==== TEXTO EM ANÁLISE
Análise ao acórdão do STA 10/09/20
(I) A declaração de ilegalidade de normas
imediatamente operativas com efeitos circunscritos ao caso concreto pode ter
como fundamento a violação de normas e princípios constitucionais, sobretudo se
esse pedido visa a desaplicação ao requerente de uma medida proibitiva no
âmbito de um processo urgente de intimação para a proteção de direitos,
liberdades e garantias;
(II) - A apreciação dos pressupostos
processuais no âmbito da intimação para a proteção de direitos, liberdades e
garantias tem de atentar nas especiais características deste meio processual
enquanto instrumento, entre nós, de obtenção de amparo constitucional;
Primeiramente, cabe nos atermos a figura da tutela
urgente na medida em que é o meio processual que o autor utilizou. Tal figura
aproxima-se da tutela cautelar por serem meios que visam dar respostas rápidas
aos processos, isso se justificará pela existência de direitos que para serem
eficazmente exercidos, necessitam que sejam exercidos dentro de um limite
temporal, sob pena de serem esvaziados de seus efeitos em momentos posteriores.
========
==== DADOS FORNECIDOS
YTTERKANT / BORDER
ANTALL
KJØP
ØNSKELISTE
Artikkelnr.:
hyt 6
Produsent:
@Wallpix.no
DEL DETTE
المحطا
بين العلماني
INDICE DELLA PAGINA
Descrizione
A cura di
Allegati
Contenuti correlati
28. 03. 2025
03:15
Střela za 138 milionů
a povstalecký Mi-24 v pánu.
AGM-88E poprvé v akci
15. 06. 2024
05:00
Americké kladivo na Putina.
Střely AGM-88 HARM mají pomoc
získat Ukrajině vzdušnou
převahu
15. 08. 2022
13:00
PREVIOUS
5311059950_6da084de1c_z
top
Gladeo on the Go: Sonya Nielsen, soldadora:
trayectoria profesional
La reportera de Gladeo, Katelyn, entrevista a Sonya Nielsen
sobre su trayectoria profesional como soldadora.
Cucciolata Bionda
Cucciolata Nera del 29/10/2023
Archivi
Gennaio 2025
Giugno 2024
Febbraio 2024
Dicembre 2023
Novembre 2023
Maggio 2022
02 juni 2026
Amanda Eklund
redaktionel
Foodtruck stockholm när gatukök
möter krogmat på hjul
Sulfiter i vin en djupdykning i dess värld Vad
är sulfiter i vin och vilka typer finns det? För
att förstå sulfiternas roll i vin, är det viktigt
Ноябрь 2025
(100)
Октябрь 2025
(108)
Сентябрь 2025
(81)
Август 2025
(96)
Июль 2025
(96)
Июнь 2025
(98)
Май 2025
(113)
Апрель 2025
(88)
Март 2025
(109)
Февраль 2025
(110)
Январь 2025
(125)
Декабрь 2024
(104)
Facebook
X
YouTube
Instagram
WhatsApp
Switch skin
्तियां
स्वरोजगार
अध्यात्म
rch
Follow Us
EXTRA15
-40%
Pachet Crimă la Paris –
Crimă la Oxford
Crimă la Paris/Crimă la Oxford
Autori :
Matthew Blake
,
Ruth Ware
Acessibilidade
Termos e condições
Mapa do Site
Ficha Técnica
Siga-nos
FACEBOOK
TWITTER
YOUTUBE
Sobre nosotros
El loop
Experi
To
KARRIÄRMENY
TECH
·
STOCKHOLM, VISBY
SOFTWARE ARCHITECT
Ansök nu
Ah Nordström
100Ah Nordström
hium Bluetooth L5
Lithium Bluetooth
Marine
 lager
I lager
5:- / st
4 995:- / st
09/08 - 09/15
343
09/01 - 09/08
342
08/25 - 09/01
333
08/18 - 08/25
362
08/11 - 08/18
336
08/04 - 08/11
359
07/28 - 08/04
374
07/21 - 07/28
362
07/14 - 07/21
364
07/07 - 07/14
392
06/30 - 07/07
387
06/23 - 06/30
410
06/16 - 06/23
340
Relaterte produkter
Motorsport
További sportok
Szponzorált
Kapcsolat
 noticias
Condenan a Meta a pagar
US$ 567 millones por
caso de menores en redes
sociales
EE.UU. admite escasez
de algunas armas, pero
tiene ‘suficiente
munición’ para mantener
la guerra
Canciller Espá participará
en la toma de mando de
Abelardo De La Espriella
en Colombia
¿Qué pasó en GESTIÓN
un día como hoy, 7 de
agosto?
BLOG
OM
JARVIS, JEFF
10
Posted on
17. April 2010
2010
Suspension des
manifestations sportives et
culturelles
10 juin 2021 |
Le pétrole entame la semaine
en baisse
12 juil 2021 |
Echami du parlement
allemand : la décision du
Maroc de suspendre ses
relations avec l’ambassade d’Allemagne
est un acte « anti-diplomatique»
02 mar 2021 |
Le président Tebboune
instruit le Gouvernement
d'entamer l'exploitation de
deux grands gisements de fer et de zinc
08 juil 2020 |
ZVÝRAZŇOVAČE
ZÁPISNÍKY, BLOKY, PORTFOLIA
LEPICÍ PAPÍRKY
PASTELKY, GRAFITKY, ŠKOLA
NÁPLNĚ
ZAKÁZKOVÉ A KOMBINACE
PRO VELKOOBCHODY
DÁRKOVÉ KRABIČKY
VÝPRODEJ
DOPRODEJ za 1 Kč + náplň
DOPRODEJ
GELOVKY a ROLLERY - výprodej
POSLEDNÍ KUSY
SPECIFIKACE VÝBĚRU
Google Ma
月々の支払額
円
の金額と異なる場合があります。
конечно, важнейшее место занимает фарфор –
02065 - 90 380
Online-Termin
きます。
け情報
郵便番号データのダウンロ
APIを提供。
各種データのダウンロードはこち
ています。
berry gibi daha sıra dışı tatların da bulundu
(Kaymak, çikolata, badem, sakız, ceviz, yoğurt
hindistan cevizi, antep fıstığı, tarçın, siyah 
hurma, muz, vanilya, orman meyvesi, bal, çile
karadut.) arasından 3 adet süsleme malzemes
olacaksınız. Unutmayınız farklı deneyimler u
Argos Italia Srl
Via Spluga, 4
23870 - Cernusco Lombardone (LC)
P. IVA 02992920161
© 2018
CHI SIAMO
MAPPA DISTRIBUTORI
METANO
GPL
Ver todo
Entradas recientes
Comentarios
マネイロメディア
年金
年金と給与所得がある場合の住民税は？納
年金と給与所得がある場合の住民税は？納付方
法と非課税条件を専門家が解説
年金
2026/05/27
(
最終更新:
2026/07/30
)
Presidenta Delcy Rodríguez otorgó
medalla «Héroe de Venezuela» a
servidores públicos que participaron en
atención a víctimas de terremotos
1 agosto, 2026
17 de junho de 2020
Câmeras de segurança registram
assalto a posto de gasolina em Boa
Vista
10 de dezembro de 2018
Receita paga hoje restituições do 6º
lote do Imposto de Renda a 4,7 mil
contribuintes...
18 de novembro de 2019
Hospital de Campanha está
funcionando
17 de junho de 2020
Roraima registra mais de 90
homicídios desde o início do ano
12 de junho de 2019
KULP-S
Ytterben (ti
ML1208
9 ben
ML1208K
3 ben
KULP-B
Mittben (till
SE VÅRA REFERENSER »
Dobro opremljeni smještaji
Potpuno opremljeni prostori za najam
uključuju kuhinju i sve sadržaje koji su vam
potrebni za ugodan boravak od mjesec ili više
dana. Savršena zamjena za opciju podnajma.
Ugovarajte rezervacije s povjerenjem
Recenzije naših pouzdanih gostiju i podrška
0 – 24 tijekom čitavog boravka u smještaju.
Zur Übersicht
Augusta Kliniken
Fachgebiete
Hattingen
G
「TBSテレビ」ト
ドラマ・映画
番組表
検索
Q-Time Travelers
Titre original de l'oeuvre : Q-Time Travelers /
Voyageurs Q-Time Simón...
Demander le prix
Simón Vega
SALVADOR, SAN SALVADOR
========
= EXERCÍCIO =
Enumere tudo o que, segundo o texto em análise, a "intimação para a proteção de" visa proteger.

= RESOLUÇÃO =
Direitos, liberdades e garantias.